## How to complete this task
After finding the line that holds "56: (169, 265, 0.82)" below, set down that line and the rest through the final one exactly, leaving the pictures out.

## Records supplied
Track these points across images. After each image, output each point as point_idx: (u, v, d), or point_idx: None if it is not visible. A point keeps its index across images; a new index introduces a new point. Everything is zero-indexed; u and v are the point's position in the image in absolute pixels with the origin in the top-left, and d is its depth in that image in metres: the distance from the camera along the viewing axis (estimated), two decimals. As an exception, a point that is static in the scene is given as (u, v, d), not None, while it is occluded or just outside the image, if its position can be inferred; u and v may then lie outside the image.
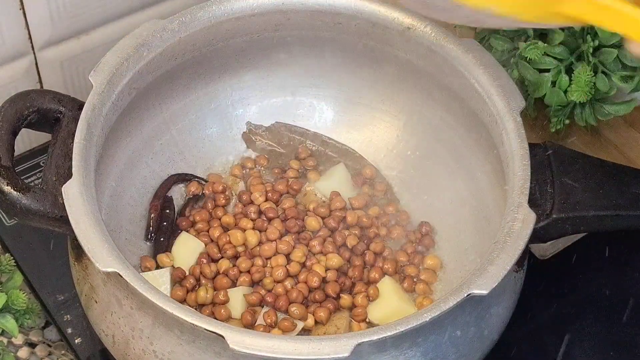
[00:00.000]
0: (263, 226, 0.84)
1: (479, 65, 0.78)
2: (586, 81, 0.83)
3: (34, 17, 0.87)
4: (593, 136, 0.91)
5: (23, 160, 0.95)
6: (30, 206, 0.71)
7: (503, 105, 0.76)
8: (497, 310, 0.74)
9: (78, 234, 0.68)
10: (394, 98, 0.89)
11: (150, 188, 0.86)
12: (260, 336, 0.64)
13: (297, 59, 0.87)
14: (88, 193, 0.70)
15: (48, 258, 0.88)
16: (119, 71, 0.76)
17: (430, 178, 0.87)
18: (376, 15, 0.82)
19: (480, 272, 0.67)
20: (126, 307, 0.70)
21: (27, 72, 0.91)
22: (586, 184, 0.75)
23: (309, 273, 0.81)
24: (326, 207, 0.85)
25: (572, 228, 0.75)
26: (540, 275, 0.85)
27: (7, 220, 0.90)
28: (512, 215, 0.71)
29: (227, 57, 0.86)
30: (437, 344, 0.69)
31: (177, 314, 0.64)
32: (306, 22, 0.83)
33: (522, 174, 0.73)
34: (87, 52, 0.93)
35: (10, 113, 0.74)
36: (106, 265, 0.66)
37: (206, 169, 0.89)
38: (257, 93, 0.90)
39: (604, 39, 0.82)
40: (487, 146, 0.79)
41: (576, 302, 0.87)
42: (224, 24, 0.82)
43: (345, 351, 0.63)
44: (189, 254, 0.83)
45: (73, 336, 0.83)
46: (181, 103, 0.87)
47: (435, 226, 0.86)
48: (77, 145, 0.72)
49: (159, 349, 0.69)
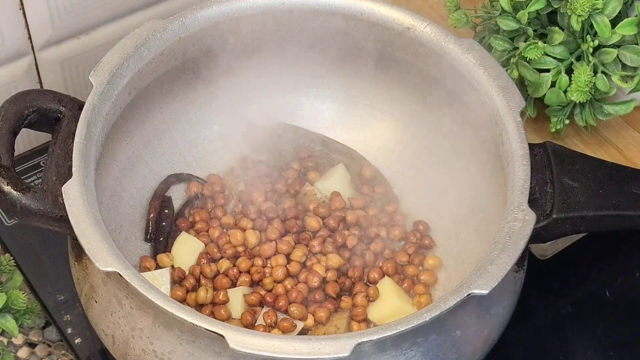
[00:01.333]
0: (263, 226, 0.84)
1: (479, 65, 0.78)
2: (586, 81, 0.83)
3: (34, 17, 0.87)
4: (593, 136, 0.91)
5: (23, 160, 0.95)
6: (30, 206, 0.71)
7: (503, 105, 0.76)
8: (497, 310, 0.74)
9: (78, 234, 0.68)
10: (394, 98, 0.89)
11: (150, 188, 0.86)
12: (261, 336, 0.64)
13: (298, 59, 0.87)
14: (88, 193, 0.70)
15: (48, 258, 0.88)
16: (119, 71, 0.76)
17: (431, 178, 0.87)
18: (376, 15, 0.82)
19: (481, 272, 0.67)
20: (126, 306, 0.70)
21: (27, 72, 0.91)
22: (586, 184, 0.75)
23: (309, 273, 0.81)
24: (326, 207, 0.85)
25: (572, 228, 0.75)
26: (540, 275, 0.85)
27: (7, 220, 0.90)
28: (512, 215, 0.71)
29: (227, 57, 0.86)
30: (437, 344, 0.69)
31: (178, 313, 0.64)
32: (306, 22, 0.83)
33: (522, 174, 0.73)
34: (87, 52, 0.93)
35: (10, 113, 0.74)
36: (106, 265, 0.66)
37: (206, 169, 0.89)
38: (257, 93, 0.90)
39: (604, 39, 0.82)
40: (487, 146, 0.79)
41: (576, 302, 0.87)
42: (224, 24, 0.82)
43: (345, 351, 0.63)
44: (189, 254, 0.83)
45: (73, 336, 0.83)
46: (181, 103, 0.87)
47: (435, 226, 0.86)
48: (77, 145, 0.72)
49: (159, 348, 0.69)
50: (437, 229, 0.86)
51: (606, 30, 0.82)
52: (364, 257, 0.83)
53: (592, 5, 0.81)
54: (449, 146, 0.86)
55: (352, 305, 0.80)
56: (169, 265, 0.82)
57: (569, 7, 0.81)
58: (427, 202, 0.87)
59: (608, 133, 0.92)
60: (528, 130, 0.76)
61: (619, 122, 0.92)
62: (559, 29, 0.84)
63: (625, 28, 0.82)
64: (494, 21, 0.87)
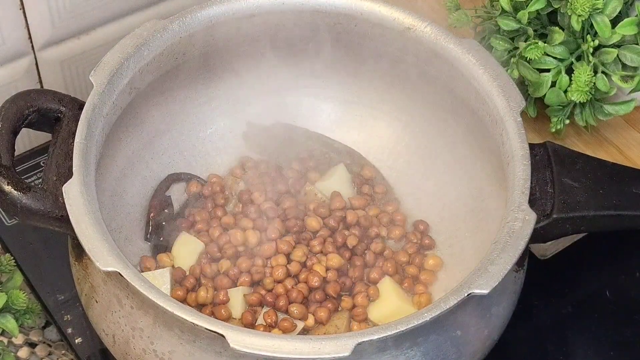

## Task answer
56: (169, 265, 0.82)
57: (569, 7, 0.81)
58: (427, 202, 0.87)
59: (608, 133, 0.92)
60: (528, 130, 0.76)
61: (619, 122, 0.92)
62: (559, 29, 0.84)
63: (625, 28, 0.82)
64: (494, 21, 0.87)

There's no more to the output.